# [EXERCISE OBJECTIVE]
Scan the records below and say how many lines include the word "completed", giving no other text.

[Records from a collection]
———
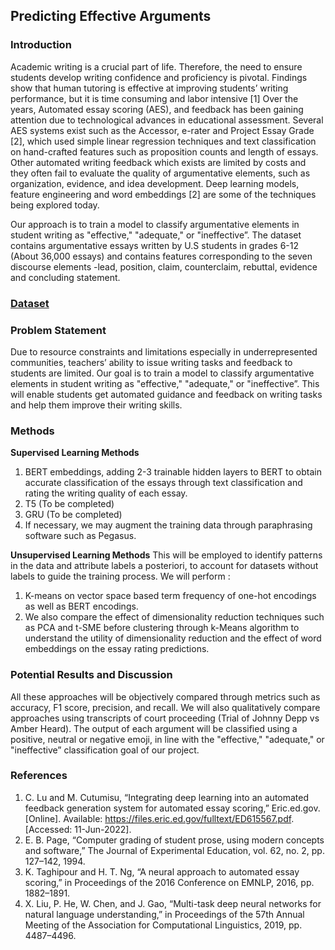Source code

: ## Predicting Effective Arguments


### Introduction
Academic writing is a crucial part of life. Therefore, the need to ensure students develop writing confidence and proficiency is pivotal.  Findings show that human tutoring is effective at improving students’ writing performance, but it is time consuming and labor intensive [1] 
Over the years, Automated essay scoring (AES), and feedback has been gaining attention due to technological advances in educational assessment. 
Several AES systems exist such as the Accessor, e-rater and Project Essay Grade [2], which used simple linear regression techniques and text classification on hand-crafted features such as proposition counts and length of essays. Other automated writing feedback which exists are limited by costs and they often fail to evaluate the quality of argumentative elements, such as organization, evidence, and idea development. Deep learning models, feature engineering and word embeddings [2] are some of the techniques being explored today. 

Our approach is to train a model to classify argumentative elements in student writing as "effective," "adequate," or "ineffective”. The dataset contains argumentative essays written by U.S students in grades 6-12 (About 36,000 essays) and contains features corresponding to the seven discourse elements -lead, position, claim, counterclaim, rebuttal, evidence and concluding statement.


### [Dataset](https://www.kaggle.com/competitions/feedback-prize-effectiveness)


### Problem Statement
Due to resource constraints and limitations especially in underrepresented communities, teachers’ ability to issue writing tasks and feedback to students are limited. Our goal is to train a model to classify argumentative elements in student writing as "effective," "adequate," or "ineffective”. This will enable students get automated guidance and feedback on writing tasks and help them improve their writing skills.   

### Methods

**Supervised Learning Methods**  
1. BERT embeddings, adding 2-3 trainable hidden layers to BERT to obtain accurate classification of the essays through text classification and rating the writing quality of each essay.
2. 	T5  (To be completed)
3. 	GRU  (To be completed)
4. 	If necessary, we may augment the training data through paraphrasing software such as Pegasus. 

**Unsupervised Learning Methods**
This will be employed to identify patterns in the data and attribute labels a posteriori, to account for datasets without labels to guide the training process. We will perform :  

1.	K-means on vector space based term frequency of one-hot encodings as well as BERT encodings. 
2.	We also compare the effect of dimensionality reduction techniques such as PCA and t-SME before clustering through k-Means algorithm to understand the utility of dimensionality reduction and the effect of word embeddings on the essay rating predictions. 


### Potential Results and Discussion
All these approaches will be objectively compared through metrics such as accuracy, F1 score, precision, and recall. 
We will also qualitatively compare approaches using transcripts of court proceeding (Trial of Johnny Depp vs Amber Heard). The output of each argument will be classified using a positive, neutral or negative emoji, in line with the "effective," "adequate," or "ineffective” classification goal of our project. 

### References

1. C. Lu and M. Cutumisu, “Integrating deep learning into an automated feedback generation system for automated essay scoring,” Eric.ed.gov. [Online]. Available: https://files.eric.ed.gov/fulltext/ED615567.pdf. [Accessed: 11-Jun-2022].
2. E. B. Page, “Computer grading of student prose, using modern concepts and software,” The Journal of Experimental Education, vol. 62, no. 2, pp. 127–142, 1994.
3. K. Taghipour and H. T. Ng, “A neural approach to automated essay scoring,” in Proceedings of the 2016 Conference on EMNLP, 2016, pp. 1882–1891.
4. X. Liu, P. He, W. Chen, and J. Gao, “Multi-task deep neural networks for natural language understanding,” in Proceedings of the 57th Annual Meeting of the Association for Computational Linguistics, 2019, pp. 4487–4496.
———
# [FINAL ANSWER]
2